Problem: Starting Before Dependencies Are Ready
If Service B depends on Service A, net start B will fail while A is still starting. Simply running net start B immediately after net start A is unreliable.
Solution: After starting each dependency, wait a few seconds and verify it reached RUNNING state before proceeding (as shown in Method 2).
Problem: Recovery Without Admin Rights
net start and sc commands that modify service state require administrator privileges. A watchdog running as a standard user will detect failures but fail silently on every recovery attempt.

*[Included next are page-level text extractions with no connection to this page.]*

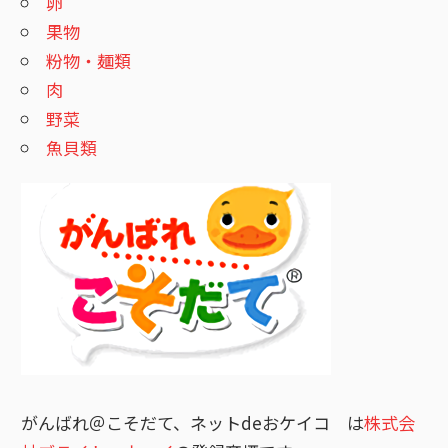
ョ
卵
果物
ン
粉物・麺類
肉
野菜
魚貝類
がんばれ＠こそだて、ネットdeおケイコ は
株式会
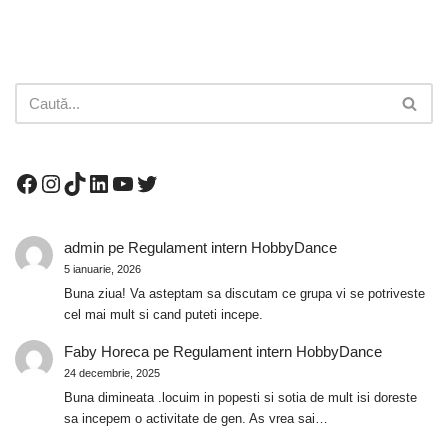
admin
pe
Regulament intern HobbyDance
5 ianuarie, 2026
Buna ziua! Va asteptam sa discutam ce grupa vi se potriveste
cel mai mult si cand puteti incepe.
Faby Horeca
pe
Regulament intern HobbyDance
24 decembrie, 2025
Buna dimineata .locuim in popesti si sotia de mult isi doreste
sa incepem o activitate de gen. As vrea sai…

Solution: Check for admin rights at startup (as shown in all methods). Deploy the watchdog as a scheduled task configured to run with highest privileges.
Best Practices and Rules
1. Always Check Admin Rights at Startup
Service control requires elevation. All monitoring scripts should verify admin status before entering the monitoring loop, failing with a clear error message rather than silently failing on every recovery attempt.
2. Log Every Action and Outcome
Record the timestamp, service name, detected state, action taken, and result. Without this detail, you cannot distinguish between a service that recovered on the first attempt and one that is cycling through failures.

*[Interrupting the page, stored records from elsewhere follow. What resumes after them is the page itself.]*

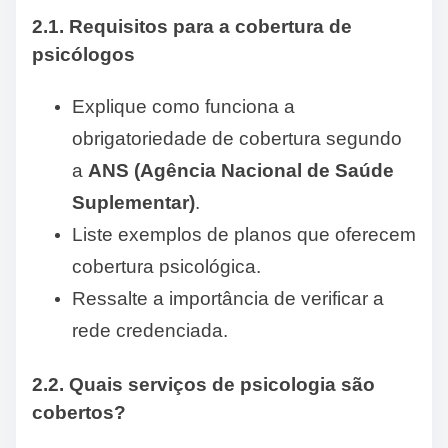
2.1. Requisitos para a cobertura de
psicólogos
Explique como funciona a
obrigatoriedade de cobertura segundo
a
ANS (Agência Nacional de Saúde
Suplementar)
.
Liste exemplos de planos que oferecem
cobertura psicológica.
Ressalte a importância de verificar a
rede credenciada.
2.2. Quais serviços de psicologia são
cobertos?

3. Write to the Event Log for Visibility
Text log files are useful for the script administrator, but enterprise monitoring tools (SCOM, Zabbix, Splunk) watch the Windows Event Log. Write significant events (recovery success, recovery failure, max retries exceeded) using eventcreate so monitoring tools can trigger their own alerts.

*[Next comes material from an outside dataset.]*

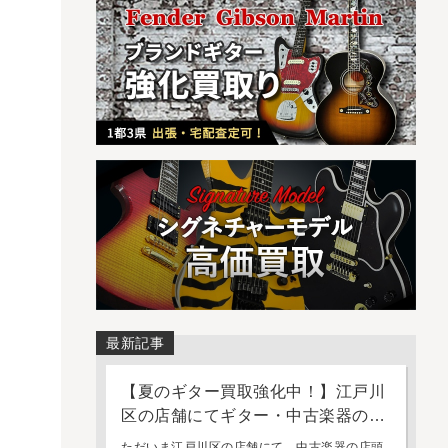
最新記事
【夏のギター買取強化中！】江戸川
区の店舗にてギター・中古楽器の店
頭買取・持ち込み査定を強化してお
ただいま江戸川区の店舗にて、中古楽器の店頭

4. Wait After Starting a Service
Some services take 10–30 seconds to move from START_PENDING to RUNNING. Do not check the status immediately after net start, wait at least 5–10 seconds, then poll until the service reaches RUNNING or a timeout expires.
5. Consider Windows Built-In Recovery First
Before building a custom watchdog, check the service's Recovery tab (in services.msc > Properties > Recovery). Windows can automatically restart a service, run a program, or reboot the computer on failure. Use a custom script only when you need logic that the built-in recovery cannot provide (pre-restart cleanup, dependency checking, custom alerting).
6. Deploy as a Scheduled Task
A monitoring script must survive reboots. Configure it as a scheduled task that starts at system boot, runs with highest privileges, and restarts if the task stops unexpectedly.
Conclusions
Auto-remediation is a core pillar of modern system reliability. By replacing manual restarts with a watchdog script, complete with retry limiting, dependency checking, and Event Log integration, you significantly reduce downtime and ensure that transient failures are resolved without human intervention. This proactive approach allows your infrastructure to be self-healing for common failure modes while escalating persistent problems to administrators before they cause extended outages.